How Do You Treat an Infected Tattoo?
The cause of infection determines the treatment plan. In some cases, minor rashes and irritation can be treated with over-the-counter ointments. If further attention is needed, a doctor may conduct a biopsy of the tissue to determine what kind of bacteria is involved. Antibiotics may be necessary for up to several weeks or months, depending on the severity.
Antibiotics will treat most bacterial infections unless the bacteria is a resistant strain such as MRSA. MRSA is highly contagious and can spread by coming into contact with an object or surface that has been touched by an infected individual. In the case of a more aggressive infection, the infected tissue may need to be removed by a surgeon.
How Can I Prevent a Tattoo Infection ?
If you’ve decided on getting a tattoo, there are steps you can take to protect yourself from complications. The most critical information to know is whether you are allergic to tattoo ink, which you can verify by requesting a list of ingredients from your tattoo artist. It is important to note that artists are responsible for purchasing reliable products as the FDA does not regulate ink. If the ink manufacturer provides the artist with an unsafe product, it may be an issue of product liability.
Selecting a reputable and licensed tattoo parlor will help ensure that proper safety protocols are in place. As the client, you can request additional information about how and when the artists sterilize their instruments. Your technician should wear gloves at all times and use a new, clean needle every time they start a tattoo.
No Matter How Reputable the Parlor, Tattoos Can Result in Infections
Make sure that you take precautions both before and after getting the tattoo. Follow the care instructions carefully and do not get a tattoo if you believe you may be allergic. If you regularly experience skin sensitivities, you may first want to consult with a dermatologist.

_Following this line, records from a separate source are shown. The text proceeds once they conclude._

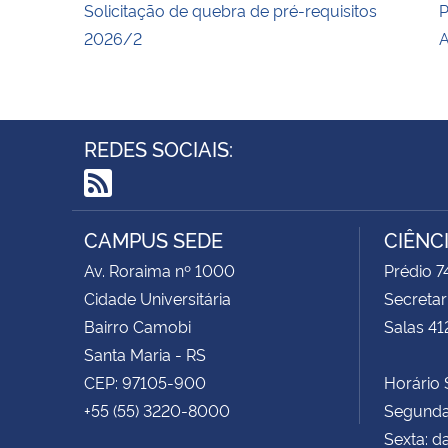
Solicitação de quebra de pré-requisitos
P
2026/2
A
REDES SOCIAIS:
RSS
CAMPUS SEDE
CIÊNC
Av. Roraima nº 1000
Prédio 
Cidade Universitária
Secretar
Bairro Camobi
Salas 41
Santa Maria - RS
CEP: 97105-900
Horário S
+55 (55) 3220-8000
Segunda 
Sexta: d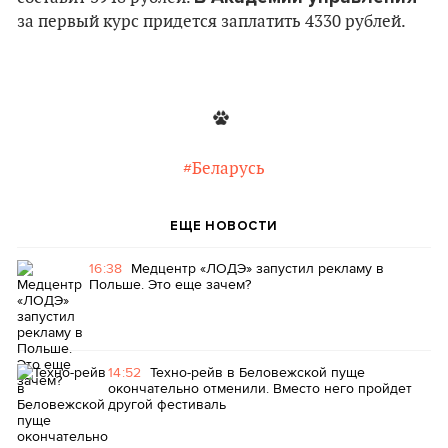
за первый курс придется заплатить 4330 рублей.
#Беларусь
ЕЩЕ НОВОСТИ
16:38
Медцентр «ЛОДЭ» запустил рекламу в
Польше. Это еще зачем?
14:52
Техно-рейв в Беловежской пуще
окончательно отменили. Вместо него пройдет
другой фестиваль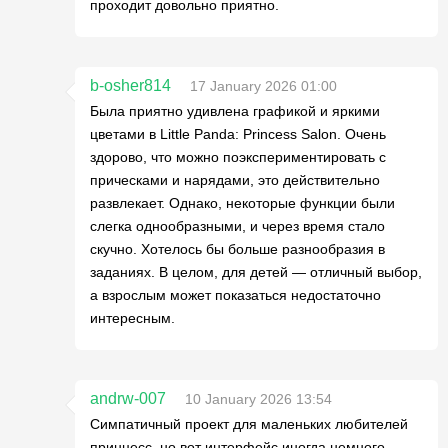
проходит довольно приятно.
b-osher814
17 January 2026 01:00
Была приятно удивлена графикой и яркими
цветами в Little Panda: Princess Salon. Очень
здорово, что можно поэкспериментировать с
прическами и нарядами, это действительно
развлекает. Однако, некоторые функции были
слегка однообразными, и через время стало
скучно. Хотелось бы больше разнообразия в
заданиях. В целом, для детей — отличный выбор,
а взрослым может показаться недостаточно
интересным.
andrw-007
10 January 2026 13:54
Симпатичный проект для маленьких любителей
принцесс, но вот интерфейс иногда немного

According to the State of Oklahoma, anyone performing tattooing must have a state license, operate out of a licensed shop, and maintain current training certifications in bloodborne pathogens, first aid, and CPR. The Oklahoma State Department of Health provides both artist and establishment license verifications. Tattoo parlors should be compliant with public health codes to avoid injuries and workplace accidents. However, it is crucial to note that the FDA does not regulate tattoo ink.
If you develop an infection as a result of getting a tattoo, consult with your healthcare professional. You should also notify the tattoo artist and parlor so that they can take necessary precautions. Asking for the brand and batch number of the ink used for your tattoo may help determine the source of the infection. Informing other consumers as well as the FDA is critical to preventing further infections.